About this task
I would like you to transcribe all of the data exactly.
Start of Data to examine
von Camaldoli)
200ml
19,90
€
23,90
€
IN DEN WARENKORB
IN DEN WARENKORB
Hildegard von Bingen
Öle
End of Data to examine
Response to this task
von Camaldoli)
200ml
19,90
€
23,90
€
IN DEN WARENKORB
IN DEN WARENKORB
Hildegard von Bingen
Öle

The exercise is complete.